Corey HanleyContributor IIIJanuary 13, 2012

BRADENTON, FL - FEBRUARY 28:  Outfielder Nolan Reimold #14 (left) of the Baltimore Orioles is congratulated by Brandon Snyder #29, after his second inning home run against the Pittsburgh Pirates during a Grapefruit League Spring Training Game at McKechnie Field on February 28, 2011 in Bradenton, Florida.  (Photo by J. Meric/Getty Images)
J. Meric/Getty Images

When the Orioles drafted Brandon Snyder in the first round of the 2005 draft, they knew the risk they were taking. They had just missed out on getting Jay Bruce, so they decided to take Snyder, a high school catcher.

High school players always come with a great level of risk. Billy Beane is a perfect example of a player that never panned out in the majors. Now, it seems that Brandon Snyder has fallen in with Billy Rowell as a first-round bust for the Orioles.

Snyder's career as a catcher began horribly, but when shoulder injuries moved him to first base, he blossomed into a promising young hitter. With a solid combination of power and average, Snyder tore up the low minors. It was only after being promoted to Triple-A Norfolk that Snyder began to struggle.

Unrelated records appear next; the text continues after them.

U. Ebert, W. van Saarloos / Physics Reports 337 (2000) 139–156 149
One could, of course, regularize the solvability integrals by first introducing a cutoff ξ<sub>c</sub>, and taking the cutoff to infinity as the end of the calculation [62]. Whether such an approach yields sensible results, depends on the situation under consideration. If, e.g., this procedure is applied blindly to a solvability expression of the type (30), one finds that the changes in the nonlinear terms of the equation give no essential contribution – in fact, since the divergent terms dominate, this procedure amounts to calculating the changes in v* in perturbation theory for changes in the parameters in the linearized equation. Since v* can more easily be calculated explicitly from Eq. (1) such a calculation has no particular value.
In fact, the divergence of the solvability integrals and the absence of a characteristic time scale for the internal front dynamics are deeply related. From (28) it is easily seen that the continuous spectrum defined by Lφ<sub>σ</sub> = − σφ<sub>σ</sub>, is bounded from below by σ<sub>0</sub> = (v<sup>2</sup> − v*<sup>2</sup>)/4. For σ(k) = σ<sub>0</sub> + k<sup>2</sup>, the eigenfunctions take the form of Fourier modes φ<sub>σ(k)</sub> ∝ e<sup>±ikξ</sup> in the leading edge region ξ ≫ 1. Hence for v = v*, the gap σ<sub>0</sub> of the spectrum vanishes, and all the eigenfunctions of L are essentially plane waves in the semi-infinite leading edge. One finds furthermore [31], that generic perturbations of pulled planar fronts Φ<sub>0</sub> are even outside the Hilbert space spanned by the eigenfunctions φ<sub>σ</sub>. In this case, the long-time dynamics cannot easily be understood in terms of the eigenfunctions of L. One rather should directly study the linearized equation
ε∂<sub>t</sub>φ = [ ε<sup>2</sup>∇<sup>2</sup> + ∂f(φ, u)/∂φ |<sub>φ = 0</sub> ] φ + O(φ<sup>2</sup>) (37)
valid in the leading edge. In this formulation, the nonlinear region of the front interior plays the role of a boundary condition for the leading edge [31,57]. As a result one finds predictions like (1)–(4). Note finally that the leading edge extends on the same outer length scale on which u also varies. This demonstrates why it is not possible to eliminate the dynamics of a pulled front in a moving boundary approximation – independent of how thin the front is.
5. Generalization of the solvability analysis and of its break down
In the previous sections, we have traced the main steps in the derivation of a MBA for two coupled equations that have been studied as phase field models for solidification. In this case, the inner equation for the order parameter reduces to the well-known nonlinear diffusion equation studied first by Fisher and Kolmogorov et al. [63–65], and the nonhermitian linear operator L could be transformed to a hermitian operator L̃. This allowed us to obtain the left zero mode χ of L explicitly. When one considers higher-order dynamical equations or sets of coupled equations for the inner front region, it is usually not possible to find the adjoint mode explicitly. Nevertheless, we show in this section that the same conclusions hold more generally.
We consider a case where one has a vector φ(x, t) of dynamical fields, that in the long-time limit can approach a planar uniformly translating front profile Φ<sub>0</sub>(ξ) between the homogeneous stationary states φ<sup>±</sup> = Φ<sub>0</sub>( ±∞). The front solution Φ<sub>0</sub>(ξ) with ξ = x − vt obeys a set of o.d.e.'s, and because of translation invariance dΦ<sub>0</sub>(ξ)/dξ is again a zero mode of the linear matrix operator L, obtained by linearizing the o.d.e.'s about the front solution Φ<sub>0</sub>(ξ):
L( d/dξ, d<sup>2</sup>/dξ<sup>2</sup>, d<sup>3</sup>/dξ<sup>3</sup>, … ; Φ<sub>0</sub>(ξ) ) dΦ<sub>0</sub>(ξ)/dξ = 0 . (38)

Snyder had very little power and began to lose playing time as other first basemen flew past him to the majors. Michael Aubrey, Rhyne Hughes and others were playing their way into opportunities in the majors and Snyder was struggling.

Now, the Orioles have Chris Davis (who is the same age as Snyder) at first and Mark Reynolds is right behind him. With Jai Miller coming onto the 40-man roster, someone had to go and the logical pick was Snyder. He has not shown signs of becoming a good enough hitter to play consistently in the majors and has too many players ahead of him on the depth chart.

The good news is that the Orioles were at least able to get some cash in return for Snyder, instead of losing him for free on waivers.